In the last twenty years, an explosion of research in the social sciences has demonstrated that seemingly small changes in the decision environment, such as a change in the way information is framed, or a change in the default, can result in large changes in behavior.

Keheala was built from the ground-up with behavior change in-mind – the technology and functionality was selected in support of behavior change, not the other way around.

We focus on the use of such “nudges”, as they’re often called, particularly for more effectively promoting prosocial behavior. The key elements of our approach are to increase accountability, decrease plausible deniability, and communicate expectations. Specifically, adherence is re-framed as a public good, norms are established and observability around an individual’s daily adherence is increased, in an anonymous way, because people are more likely to complete an expected behavior when they know others are watching.

These are not ‘add-on’ features or post hoc modifications to the messaging, rather, these integrated principles are the reason for the platform. Technology offers tremendous benefits as we seek to reach the masses, but providing access, by itself, does not address community stigmas, burdensome treatment protocols, healthcare resource shortages or a general lack of information, motivation and support.

Our Results with Tuberculosis

The hardest part of curing tuberculosis is getting patients to take all their pills every day for at least six months. Typically, this is done through “directly observed therapy,” or D.O.T., in which patients must swallow their pills in front of a trained caretaker every day.

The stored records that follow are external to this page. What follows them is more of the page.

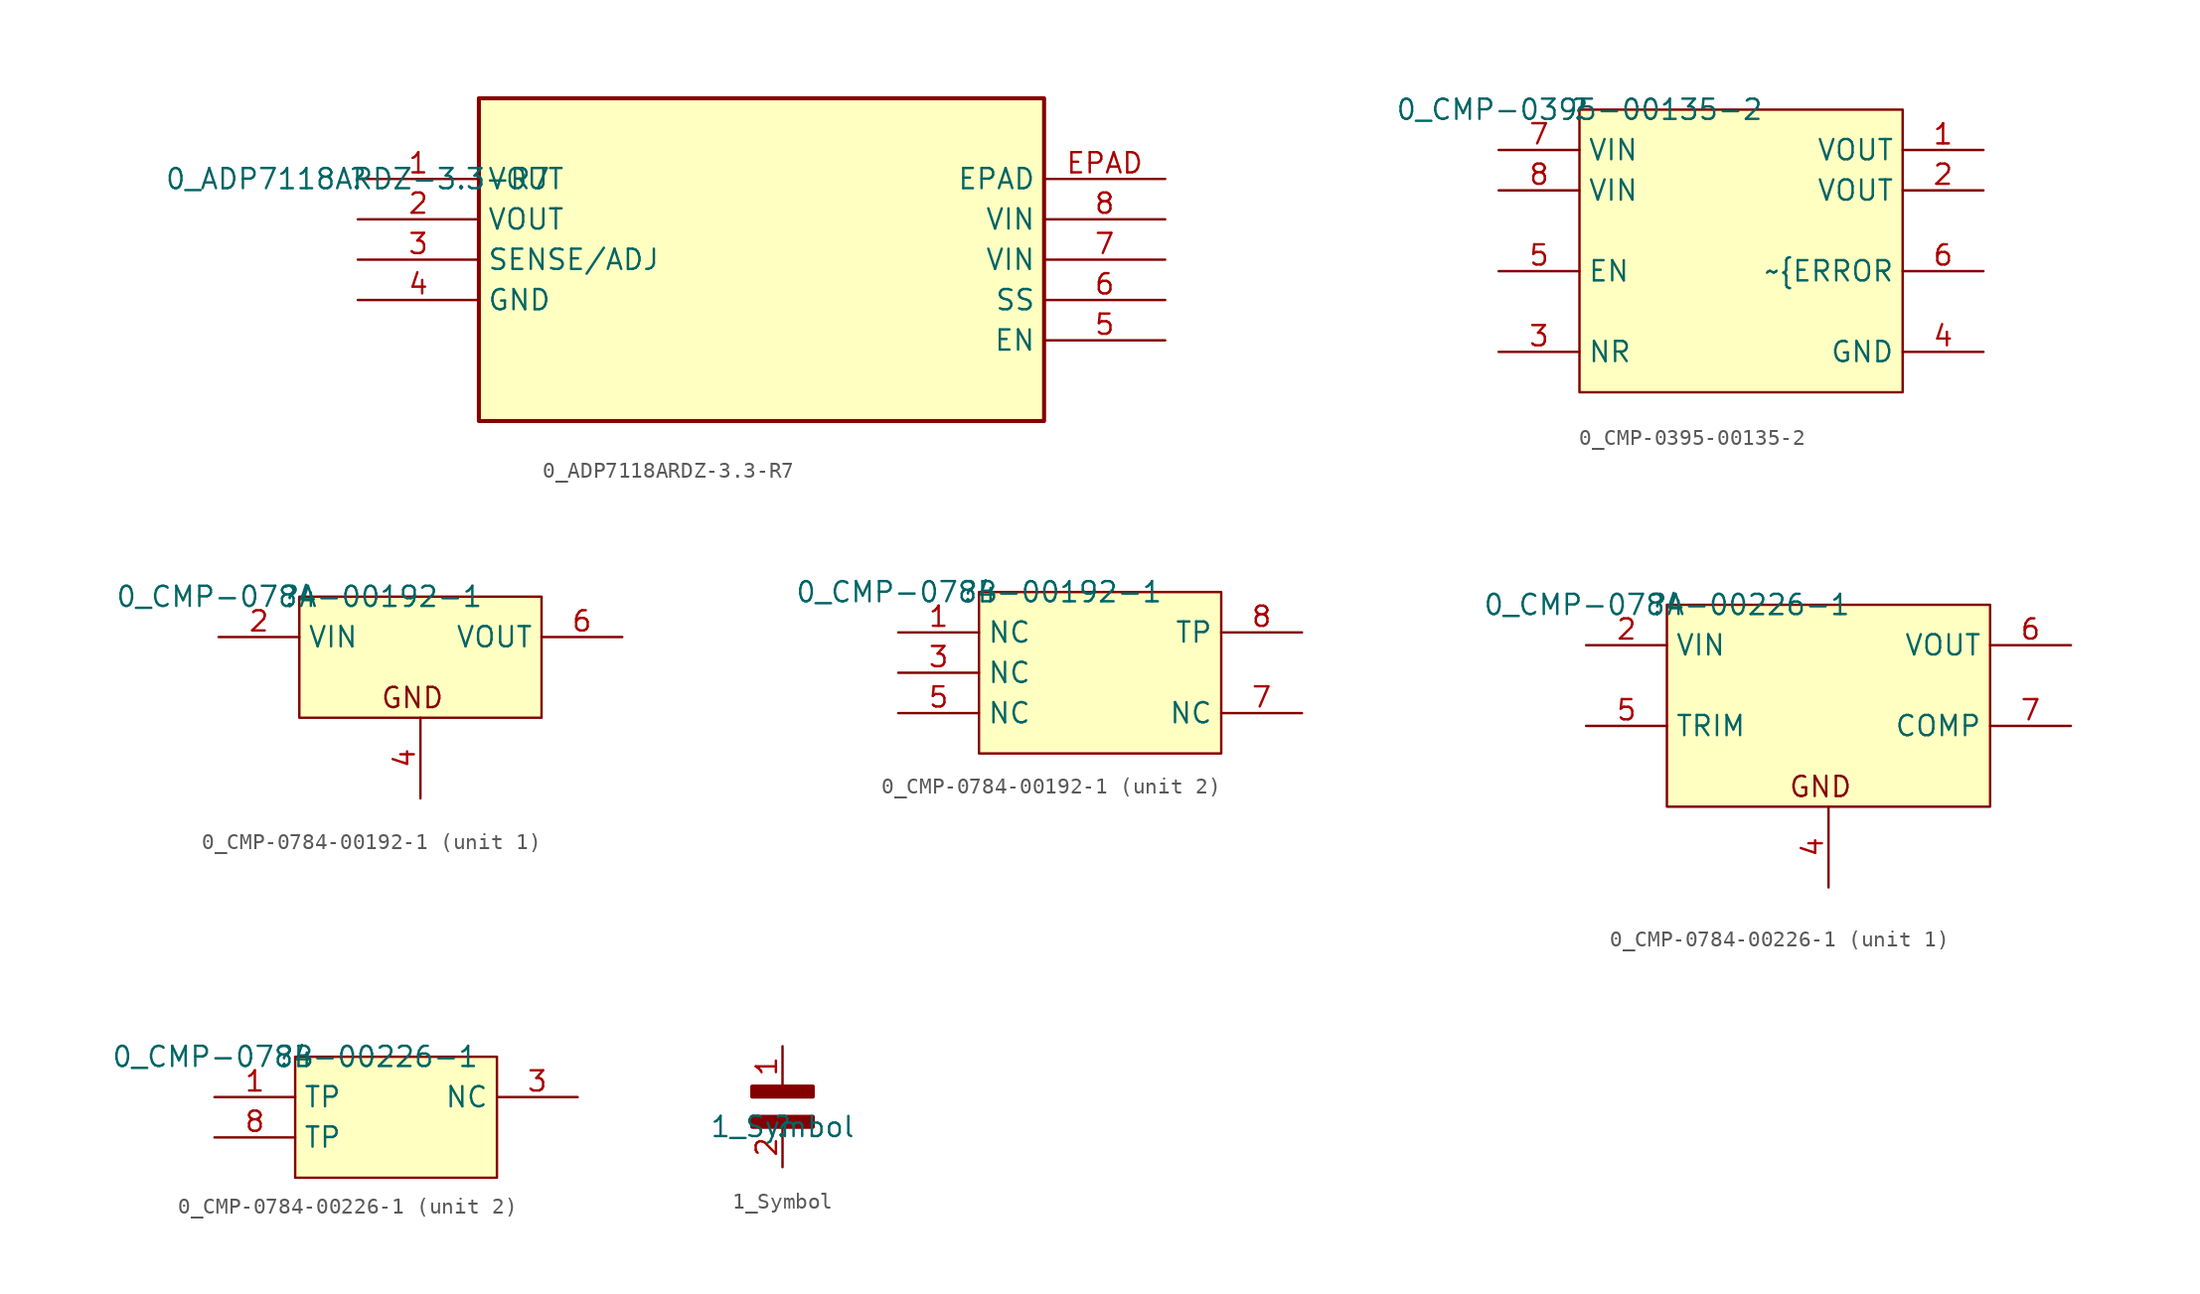
<source format=kicad_sym>
(kicad_symbol_lib
  (version 20211014)
  (generator kicad_symbol_editor)
  (symbol "0_ADP7118ARDZ-3.3-R7"
    (property "Reference" ""
      (at 0 0 0)
      (effects (font (size 1.27 1.27))))
    (property "Value" "0_ADP7118ARDZ-3.3-R7"
      (at 0 0 0)
      (effects (font (size 1.27 1.27))))
    (symbol "0_ADP7118ARDZ-3.3-R7_1_0"
      (rectangle (start 43.18 5.08) (end 7.62 -15.24) (stroke (width 0.254) (type default) (color 0 0 0 0)) (fill (type background)))
      (pin power_in line (at 0 0 0) (length 7.62) (name "VOUT" (effects (font (size 1.27 1.27)))) (number "1" (effects (font (size 1.27 1.27)))))
      (pin power_in line (at 0 -2.54 0) (length 7.62) (name "VOUT" (effects (font (size 1.27 1.27)))) (number "2" (effects (font (size 1.27 1.27)))))
      (pin passive line (at 0 -5.08 0) (length 7.62) (name "SENSE/ADJ" (effects (font (size 1.27 1.27)))) (number "3" (effects (font (size 1.27 1.27)))))
      (pin passive line (at 0 -7.62 0) (length 7.62) (name "GND" (effects (font (size 1.27 1.27)))) (number "4" (effects (font (size 1.27 1.27)))))
      (pin passive line (at 50.8 -10.16 180) (length 7.62) (name "EN" (effects (font (size 1.27 1.27)))) (number "5" (effects (font (size 1.27 1.27)))))
      (pin passive line (at 50.8 -7.62 180) (length 7.62) (name "SS" (effects (font (size 1.27 1.27)))) (number "6" (effects (font (size 1.27 1.27)))))
      (pin passive line (at 50.8 -5.08 180) (length 7.62) (name "VIN" (effects (font (size 1.27 1.27)))) (number "7" (effects (font (size 1.27 1.27)))))
      (pin passive line (at 50.8 -2.54 180) (length 7.62) (name "VIN" (effects (font (size 1.27 1.27)))) (number "8" (effects (font (size 1.27 1.27)))))
      (pin passive line (at 50.8 0 180) (length 7.62) (name "EPAD" (effects (font (size 1.27 1.27)))) (number "EPAD" (effects (font (size 1.27 1.27)))))))
  (symbol "0_CMP-0395-00135-2"
    (property "Reference" ""
      (at 0 0 0)
      (effects (font (size 1.27 1.27))))
    (property "Value" "0_CMP-0395-00135-2"
      (at 0 0 0)
      (effects (font (size 1.27 1.27))))
    (symbol "0_CMP-0395-00135-2_1_0"
      (rectangle (start 20.32 0) (end 0 -17.78) (stroke (width 0) (type default) (color 0 0 0 0)) (fill (type background)))
      (pin power_in line (at 25.4 -2.54 180) (length 5.08) (name "VOUT" (effects (font (size 1.27 1.27)))) (number "1" (effects (font (size 1.27 1.27)))))
      (pin power_in line (at 25.4 -5.08 180) (length 5.08) (name "VOUT" (effects (font (size 1.27 1.27)))) (number "2" (effects (font (size 1.27 1.27)))))
      (pin passive line (at -5.08 -15.24 0) (length 5.08) (name "NR" (effects (font (size 1.27 1.27)))) (number "3" (effects (font (size 1.27 1.27)))))
      (pin power_in line (at 25.4 -15.24 180) (length 5.08) (name "GND" (effects (font (size 1.27 1.27)))) (number "4" (effects (font (size 1.27 1.27)))))
      (pin input line (at -5.08 -10.16 0) (length 5.08) (name "EN" (effects (font (size 1.27 1.27)))) (number "5" (effects (font (size 1.27 1.27)))))
      (pin output line (at 25.4 -10.16 180) (length 5.08) (name "~{ERROR" (effects (font (size 1.27 1.27)))) (number "6" (effects (font (size 1.27 1.27)))))
      (pin power_in line (at -5.08 -2.54 0) (length 5.08) (name "VIN" (effects (font (size 1.27 1.27)))) (number "7" (effects (font (size 1.27 1.27)))))
      (pin power_in line (at -5.08 -5.08 0) (length 5.08) (name "VIN" (effects (font (size 1.27 1.27)))) (number "8" (effects (font (size 1.27 1.27)))))))
  (symbol "0_CMP-0784-00192-1"
    (property "Reference" ""
      (at 0 0 0)
      (effects (font (size 1.27 1.27))))
    (property "Value" "0_CMP-0784-00192-1"
      (at 0 0 0)
      (effects (font (size 1.27 1.27))))
    (symbol "0_CMP-0784-00192-1_1_0"
      (rectangle (start 15.24 0) (end 0 -7.62) (stroke (width 0) (type default) (color 0 0 0 0)) (fill (type background)))
      (text "GND" (at 5.08 -7.112 0) (effects (font (size 1.27 1.27)) (justify left bottom)))
      (pin power_in line (at -5.08 -2.54 0) (length 5.08) (name "VIN" (effects (font (size 1.27 1.27)))) (number "2" (effects (font (size 1.27 1.27)))))
      (pin power_in line (at 7.62 -12.7 90) (length 5.08) (name "GND" (effects (font (size 0 0)))) (number "4" (effects (font (size 1.27 1.27)))))
      (pin power_in line (at 20.32 -2.54 180) (length 5.08) (name "VOUT" (effects (font (size 1.27 1.27)))) (number "6" (effects (font (size 1.27 1.27))))))
    (symbol "0_CMP-0784-00192-1_2_0"
      (rectangle (start 15.24 0) (end 0 -10.16) (stroke (width 0) (type default) (color 0 0 0 0)) (fill (type background)))
      (pin passive line (at -5.08 -2.54 0) (length 5.08) (name "NC" (effects (font (size 1.27 1.27)))) (number "1" (effects (font (size 1.27 1.27)))))
      (pin passive line (at -5.08 -5.08 0) (length 5.08) (name "NC" (effects (font (size 1.27 1.27)))) (number "3" (effects (font (size 1.27 1.27)))))
      (pin passive line (at -5.08 -7.62 0) (length 5.08) (name "NC" (effects (font (size 1.27 1.27)))) (number "5" (effects (font (size 1.27 1.27)))))
      (pin passive line (at 20.32 -7.62 180) (length 5.08) (name "NC" (effects (font (size 1.27 1.27)))) (number "7" (effects (font (size 1.27 1.27)))))
      (pin passive line (at 20.32 -2.54 180) (length 5.08) (name "TP" (effects (font (size 1.27 1.27)))) (number "8" (effects (font (size 1.27 1.27)))))))
  (symbol "0_CMP-0784-00226-1"
    (property "Reference" ""
      (at 0 0 0)
      (effects (font (size 1.27 1.27))))
    (property "Value" "0_CMP-0784-00226-1"
      (at 0 0 0)
      (effects (font (size 1.27 1.27))))
    (symbol "0_CMP-0784-00226-1_1_0"
      (rectangle (start 20.32 0) (end 0 -12.7) (stroke (width 0) (type default) (color 0 0 0 0)) (fill (type background)))
      (text "GND" (at 7.62 -12.192 0) (effects (font (size 1.27 1.27)) (justify left bottom)))
      (pin power_in line (at -5.08 -2.54 0) (length 5.08) (name "VIN" (effects (font (size 1.27 1.27)))) (number "2" (effects (font (size 1.27 1.27)))))
      (pin power_in line (at 10.16 -17.78 90) (length 5.08) (name "GND" (effects (font (size 0 0)))) (number "4" (effects (font (size 1.27 1.27)))))
      (pin input line (at -5.08 -7.62 0) (length 5.08) (name "TRIM" (effects (font (size 1.27 1.27)))) (number "5" (effects (font (size 1.27 1.27)))))
      (pin power_in line (at 25.4 -2.54 180) (length 5.08) (name "VOUT" (effects (font (size 1.27 1.27)))) (number "6" (effects (font (size 1.27 1.27)))))
      (pin passive line (at 25.4 -7.62 180) (length 5.08) (name "COMP" (effects (font (size 1.27 1.27)))) (number "7" (effects (font (size 1.27 1.27))))))
    (symbol "0_CMP-0784-00226-1_2_0"
      (rectangle (start 12.7 0) (end 0 -7.62) (stroke (width 0) (type default) (color 0 0 0 0)) (fill (type background)))
      (pin passive line (at -5.08 -2.54 0) (length 5.08) (name "TP" (effects (font (size 1.27 1.27)))) (number "1" (effects (font (size 1.27 1.27)))))
      (pin passive line (at 17.78 -2.54 180) (length 5.08) (name "NC" (effects (font (size 1.27 1.27)))) (number "3" (effects (font (size 1.27 1.27)))))
      (pin passive line (at -5.08 -5.08 0) (length 5.08) (name "TP" (effects (font (size 1.27 1.27)))) (number "8" (effects (font (size 1.27 1.27)))))))
  (symbol "1_Symbol"
    (property "Reference" ""
      (at 0 0 0)
      (effects (font (size 1.27 1.27))))
    (property "Value" "1_Symbol"
      (at 0 0 0)
      (effects (font (size 1.27 1.27))))
    (symbol "1_Symbol_1_0"
      (rectangle (start 1.905 0.635) (end -1.905 0) (stroke (width 0.254) (type default) (color 0 0 0 0)) (fill (type outline)))
      (rectangle (start 1.905 2.54) (end -1.905 1.905) (stroke (width 0.254) (type default) (color 0 0 0 0)) (fill (type outline)))
      (pin passive line (at 0 5.08 270) (length 2.54) (name "1" (effects (font (size 0 0)))) (number "1" (effects (font (size 1.27 1.27)))))
      (pin passive line (at 0 -2.54 90) (length 2.54) (name "2" (effects (font (size 0 0)))) (number "2" (effects (font (size 1.27 1.27))))))))
</source>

We recently ran a randomized control trial with 17 health care clinics in Nairobi, Kenya. 569 patients who participated in the intervention, and 535 patients in the control group who did not use the mobile digital program. Our results were impressive. Only 4 percent of the patients in the Keheala program had bad outcomes – death, failed treatment, or loss to follow up – compared to 13 percent in the control group: a 68% reduction.

To the best of our knowledge, Keheala is the only digital adherence solution that has rigorously demonstrated improved health outcomes in TB. Our results were so promising that USAID’s Development Innovation Ventures invested $600,000 in Keheala to expand its trial to over 17,000 Kenyans in eight counties.

Our Approach to TB Treatment

To achieve these aims, we utilize Keheala’s two-way mHealth platform whose key features are daily self-verification, follow-up from live supporters in the event that individuals do not verify after multiple reminders, and occasional normative, motivational messaging.

While healthcare providers can access a web-dashboard and certain reminders are sent across SMS, the majority of interactions occur across a USSD platform that is accessible from 99% of all phones, including basic feature phones, without download.

Importantly, the decision-architecture, made possible by the interplay between the real-time and interactive platform sessions, enhances the effectiveness of embedded behavioral strategies.

Next Up: Data-Driven Decision Support

Now that we have solved real-world challenges for our patients, we are able to pursue the next series of challenges enabled by access to data. For example, we have already piloted, internally, a differentiated-care product which predicts whether a patient will succeed or fail in their treatment six months later. We make this prediction with 95% accuracy today.

It can be used for decision support. Low-risk of failure patients can be given medication for longer periods of time and visit the facility less frequently while being remotely monitored and supported by Keheala.

The patients save money and time on travel and don’t need to miss work while the healthcare system can follow along remotely, focus on other patients who would benefit from additional in-person attention, all while decluttering health facilities and reducing the transmission of disease that can occur there.

These are two examples of how Keheala is working to expand healthcare access and improve treatment outcomes in resource-constrained settings but there are many more behavioral challenges throughout the patient care cascade we plan to address as well.

By Jon Rathauser and Erez Yoeli of Keheala.